The Dana Centre in London,
UK will host a live event called Robotic
Revelations on Monday, Feb 16. The event will include talks by Murray
Shanahan, Richard Walker of Shadow
Robotics, Matthew Walker, and Paul Ormond of Honda.
In addition to the speakers, Honda's Asimo humanoid robot will be
present (and will be at the museum for the next week), and INKHA the robotic receptionist will be
there too.
I don't know much about the inner workings of Asimo, but the other
robots are good examples of the typical extremely shallow approach to
problems involving perception and understanding. Superficially the
videos of LUDWIG look impressive, but this just involves the robot
tracking some brightly coloured blobs against a completely unchallenging
monotone background. This kind of coloured blob tracking has been
around for well over a decade, and its simply not scalable to real
environments or real problems (you couldn't take the robot out into the
street and have it behave with a similar level of competence with real
objects). These types of perception system carry a heavy legacy from
the world of industrial vision systems, where lighting is carefully
controlled and objects presented in a very predictable manner.

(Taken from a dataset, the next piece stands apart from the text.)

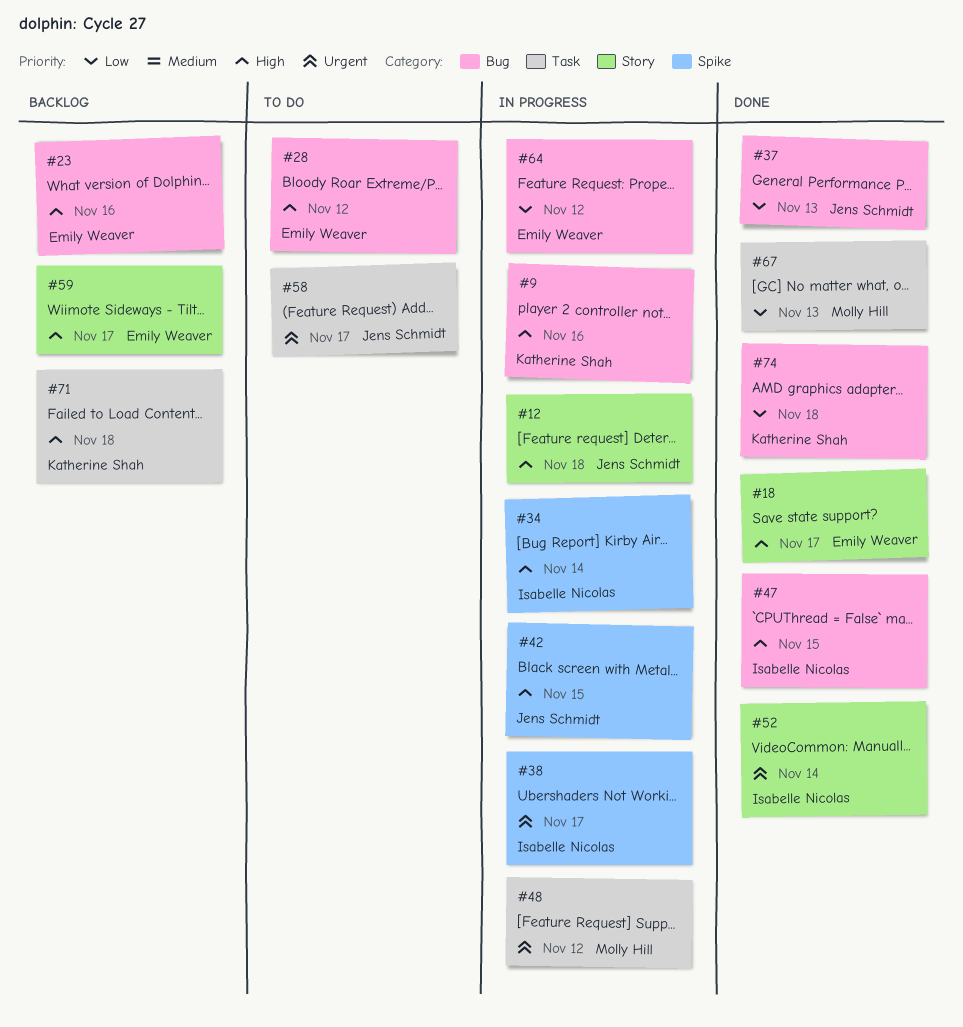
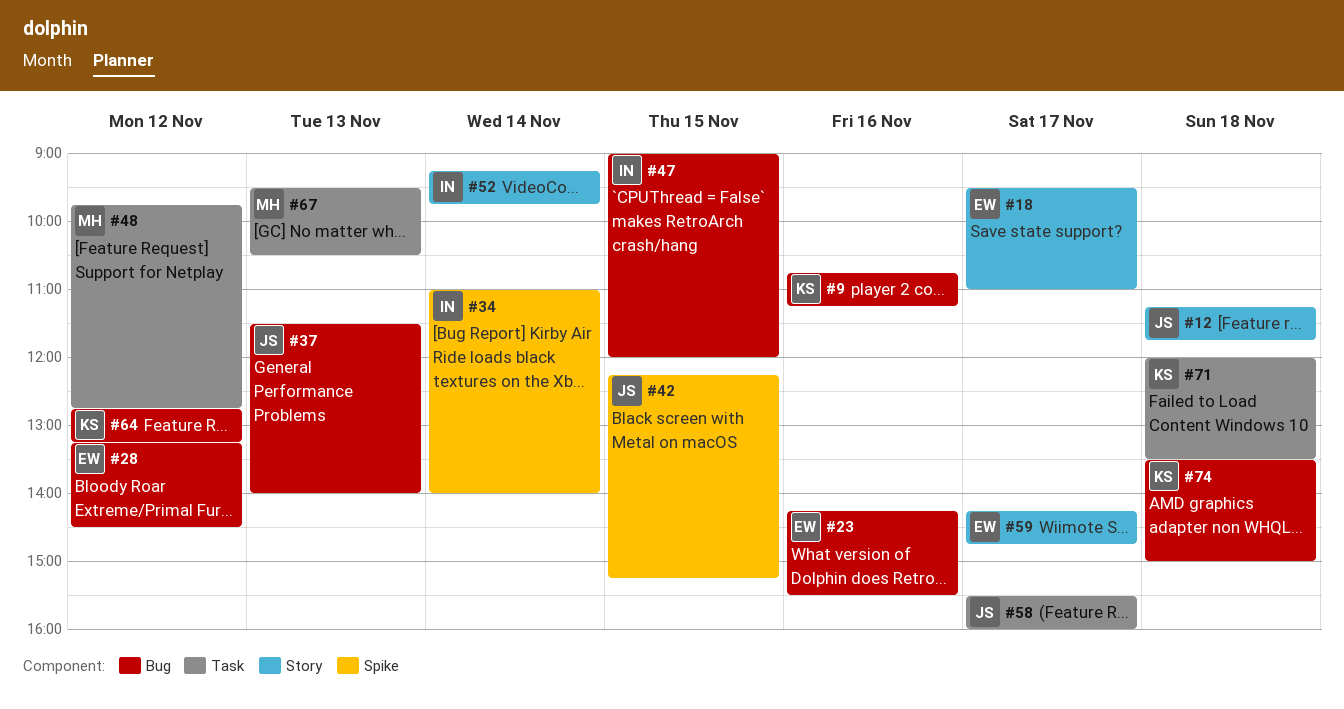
#38: present -> none
#64, owner: Emily Weaver -> Katherine Shah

I'd like to see robots tackling the more difficult perception problems,
so that they may result in truly practical applications in everyday
situations.
I think all of us naturally gravitate to the robotic projects that are
trying to emulate human perception; such as object tracking through
machine vision.
But I wonder if the first impressive real world navigation and object
identification systems for robots will come instead from the upcoming
implementation of sensor
nets.
The combination of GPS, enhanced data from sensor nets, and simple radar
or sonar capability could give a robot a lot of information to be used
in navigating a real world situation.